Avoid altering the core scaffold constraints, especially X=N, RP=cyclopropyl, and the fixed R8/R9/R10=H positions, since these are hardwired in claim 1.

2. Does changing from a sodium salt to a different salt form eliminate infringement risk?
Not if the salt remains within the enumerated pharmaceutically acceptable salt categories in claim 8, including sodium, lithium, potassium, calcium, magnesium, aluminum, and specified amine forms.

3. If a generic product is formulated with different excipients, does it still risk infringement?
Yes, infringement risk remains under the broader independent method claims because excipient-specific limits are concentrated in dependent claims (claims 15–20). Excipient changes mainly affect those dependent claim paths.

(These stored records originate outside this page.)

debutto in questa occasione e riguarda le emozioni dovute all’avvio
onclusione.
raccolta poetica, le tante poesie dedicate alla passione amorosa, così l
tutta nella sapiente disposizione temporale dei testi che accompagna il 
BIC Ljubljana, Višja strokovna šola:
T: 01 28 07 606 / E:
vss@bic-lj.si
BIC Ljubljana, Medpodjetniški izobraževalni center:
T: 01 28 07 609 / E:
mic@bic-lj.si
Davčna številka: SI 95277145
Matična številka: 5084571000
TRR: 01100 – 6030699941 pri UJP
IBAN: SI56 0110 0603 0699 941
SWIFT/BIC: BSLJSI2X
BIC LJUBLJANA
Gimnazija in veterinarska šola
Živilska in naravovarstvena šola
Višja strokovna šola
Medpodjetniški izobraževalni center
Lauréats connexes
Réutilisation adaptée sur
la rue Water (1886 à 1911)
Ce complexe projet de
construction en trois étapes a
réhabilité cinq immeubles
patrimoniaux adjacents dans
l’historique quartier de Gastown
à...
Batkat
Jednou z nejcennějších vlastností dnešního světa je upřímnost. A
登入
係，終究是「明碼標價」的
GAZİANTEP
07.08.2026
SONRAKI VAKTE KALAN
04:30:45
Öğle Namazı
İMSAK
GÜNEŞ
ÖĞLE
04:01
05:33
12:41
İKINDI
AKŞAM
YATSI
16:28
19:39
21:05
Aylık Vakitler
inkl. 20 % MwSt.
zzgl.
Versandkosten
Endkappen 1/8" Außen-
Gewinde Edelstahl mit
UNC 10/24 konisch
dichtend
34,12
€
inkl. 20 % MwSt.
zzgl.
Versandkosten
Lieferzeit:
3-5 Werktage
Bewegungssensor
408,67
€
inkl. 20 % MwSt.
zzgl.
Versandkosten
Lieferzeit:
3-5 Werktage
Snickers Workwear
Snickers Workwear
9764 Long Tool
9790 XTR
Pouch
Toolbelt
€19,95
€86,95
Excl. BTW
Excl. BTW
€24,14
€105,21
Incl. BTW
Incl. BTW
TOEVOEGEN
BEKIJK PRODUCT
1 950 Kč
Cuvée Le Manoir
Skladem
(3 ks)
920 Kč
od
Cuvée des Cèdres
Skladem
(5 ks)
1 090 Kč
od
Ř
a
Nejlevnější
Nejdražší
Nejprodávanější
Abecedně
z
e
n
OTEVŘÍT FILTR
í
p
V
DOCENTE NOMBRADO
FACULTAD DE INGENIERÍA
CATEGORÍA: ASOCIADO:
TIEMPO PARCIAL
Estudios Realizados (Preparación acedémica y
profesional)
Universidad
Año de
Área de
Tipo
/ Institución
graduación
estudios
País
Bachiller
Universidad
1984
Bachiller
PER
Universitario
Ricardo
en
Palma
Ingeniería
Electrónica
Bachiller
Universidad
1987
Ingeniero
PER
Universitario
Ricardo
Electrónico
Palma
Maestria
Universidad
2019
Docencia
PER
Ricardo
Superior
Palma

4. Are combination therapies with allopurinol covered even if the product is not a fixed-dose combination?
Claim 21 onward covers methods that “further [administer] a second agent,” which can capture add-on use scenarios if the accused regimen meets the claim’s admin elements.

5. Can a non-oral route avoid all claim coverage?
It can avoid dependent claim 10’s “orally” limitation, but independent claim 1 still covers “administering to the human” without specifying oral route, so route changes alone may not eliminate risk.

References (APA)

No sources were provided in the prompt, and no external patent bibliographic identifiers, Orange Book listings, assignees, or prosecution histories were included. Without citation-eligible source material, references cannot be listed.